Digestion and Killing

There are two fundamental systems for killing and digesting phagocytized foreign material, and an oxygen-independent system. There is a great deal of flexibility and redundancy in each system.

Oxygen-Dependent System

  • Concurrent with ingestion there is a major burst of oxidative metabolism. There is increased oxygen consumption, increased production of hydrogen peroxide and superoxide anion, and increased glucose oxidation via hexose monophosphate shunt.
  • This results in production of several microbicidal oxidizing agents in the phagolysosomes, including superoxide anion, hydroxyl radical, singlet oxygen, and hydrogen peroxide.
  • These will oxidize lipids, such as in the bacterial membranes causing lysis of the bacteria, and will oxidize or cross-link protein destroying their function.
  • The primary enzyme involved in catalyzing the oxidation of foreign materials in the phagocytes is myeloperoxidase, which is contained in the lysosomes. Superoxide dismutase is also involved.

Oxygen-Independent System

Lysosomes contain many anti-microbial components.

  • Acids are formed in the phagosomes, this directly kills acid-sensitive bacteria, but also provides an acidic environment for the lysosomal hydrolases (their pH optimum is ~4.5).
  • Lactoferrin (LF) is an iron-binding protein and maintains its iron-binding capacity even at acid pH. LF is synthesized in secretory epithelial cells, it is found in milk, but it also is found in secondary granules of PMNs. It binds iron needed for growth of coliform bacteria. LF is inhibited by citrate. Citrate binds iron and makes it available for bacteria. Citrate is low during mastitis. LF activity is enhanced by bicarbonate. Bicarbonate in milk is increased during mastitis.

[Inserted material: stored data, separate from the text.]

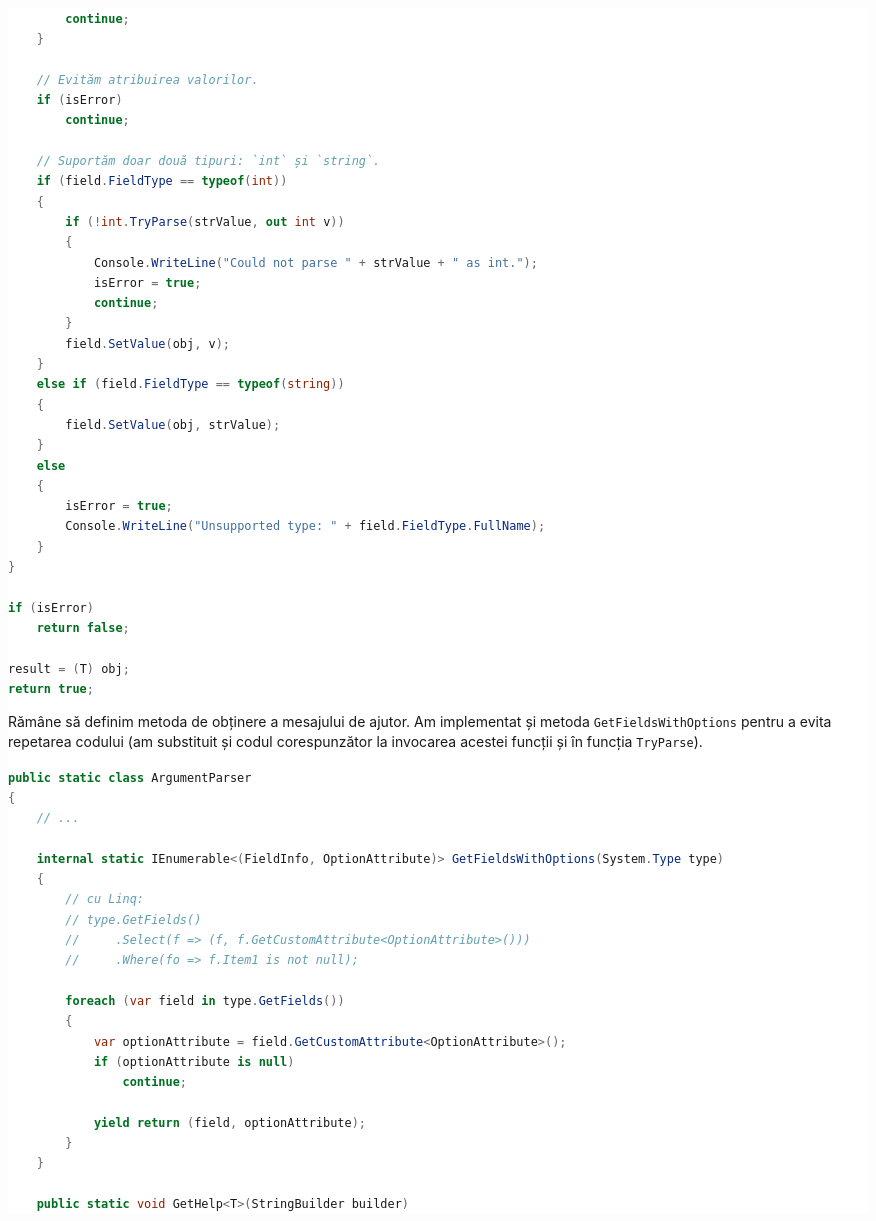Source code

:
 ```csharp
        continue;
    }
    
    // Evităm atribuirea valorilor.
    if (isError)
        continue;

    // Suportăm doar două tipuri: `int` și `string`.
    if (field.FieldType == typeof(int))
    {
        if (!int.TryParse(strValue, out int v))
        {
            Console.WriteLine("Could not parse " + strValue + " as int.");
            isError = true;
            continue;
        }
        field.SetValue(obj, v);
    }
    else if (field.FieldType == typeof(string))
    {
        field.SetValue(obj, strValue);
    }
    else
    {
        isError = true;
        Console.WriteLine("Unsupported type: " + field.FieldType.FullName);
    }
}

if (isError)
    return false;

result = (T) obj;
return true;
```

Rămâne să definim metoda de obținere a mesajului de ajutor.
Am implementat și metoda `GetFieldsWithOptions` pentru a evita repetarea codului (am substituit și codul corespunzător la invocarea acestei funcții și în funcția `TryParse`). 

```csharp
public static class ArgumentParser
{
    // ...

    internal static IEnumerable<(FieldInfo, OptionAttribute)> GetFieldsWithOptions(System.Type type)
    {
        // cu Linq:
        // type.GetFields()
        //     .Select(f => (f, f.GetCustomAttribute<OptionAttribute>()))
        //     .Where(fo => f.Item1 is not null);

        foreach (var field in type.GetFields())
        {
            var optionAttribute = field.GetCustomAttribute<OptionAttribute>();
            if (optionAttribute is null)
                continue;
            
            yield return (field, optionAttribute);
        }
    }

    public static void GetHelp<T>(StringBuilder builder)
```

During phagocytosis, secondary granules migrate to cell membrane and release lactoferrin to the outside of the cell. LF binds iron and is again internalized. The LF-iron complex inhibits hydroxyl radical formation. LF increases PMN adhesiveness, keeping them in the inflamed site. LF may play a role in normal functioning of lymphocytes, PMNs, and macrophages.

  • Hydrolytic enzymes - lysozyme, glycosidases
  • Cationic proteins, including low molecular weight antimicrobial proteins.
  • Lysozyme hydrolyzes B1-4 glycoside linkages in gram positive cell walls resulting in cell death. It is absent in cow mammary gland, but is an important antimicrobial protein milks of humans and horses.
  • Lactoperoxidase is produced by the secretory epithelial cells. It reacts with thiocyanate (from green plants in the diet) and hydrogen peroxide (synthesized by streptococci). The oxidative reaction disrupts streptococcal membrane and results in cell death. Lactoperoxidase is not effective against other bacteria unless hydrogen peroxide is added.

Endotoxin-Induced Mastitis

E. coli endotoxin (LPS or lipopolysaccharide) is a toxin produced by coliform bacteria. Exposure of a tissue to endotoxin results in a rapid inflammation. To study mammary responses to inflammation (mastitis) investigators often infuse endotoxin into the mammary gland (into the teat and gland cisterns). This results in a sterile intramammary inflammation. Changes in the tissue and milk composition are similar to those seen when bacteria actually invade the gland. For references using this technique, see:

  • Lengemann, F. W. and M. Pitzrick. 1986. Effects of endotoxin on mammary secretion of alctating cows. J. Dairy Sci. 69:1250.
  • Lohuis, J. A. C. M., W. Van Leeuwen, J. H. M. Verheijden, A. Brand, and A. S. J. P. A. M. Van Miert. 1989. Effect of steroidal anti-inflammatory drugs on Escherichia coli endotoxin-induced mastitis in the cow. J. Dairy Sci. 72:241.
  • Jackson, J. A., D. E. Shuster, W. J. Silvia, and R. J. Harmon. 1990. Physiological responses to intramammary or intravenous treatment with endotoxin in lactating dairy cows. J. Dairy Sci. 73:627.
  • Shuster, D. E., R. J. Harmon, J. A. Jackson, and R. W. Hemken. 1991. Endotoxin mastitis in cows milked four times daily. J. Dairy Sci. 74:1527.
  • McFadden, T. B., R. M. Akers, and A. V. Capuco. 1988. Relationship of milk proteins in blood with somatic cell counts in milk of dairy cattle. J. Dairy Sci. 71:826.
  • Shuster, D. E., R. J. Harmon, J. A. Jackson, and R. W. Hemken. 1991. Reduced lactational performance following intravenous endotoxin administration to dairy cows. J. Dairy Sci. 74:3407.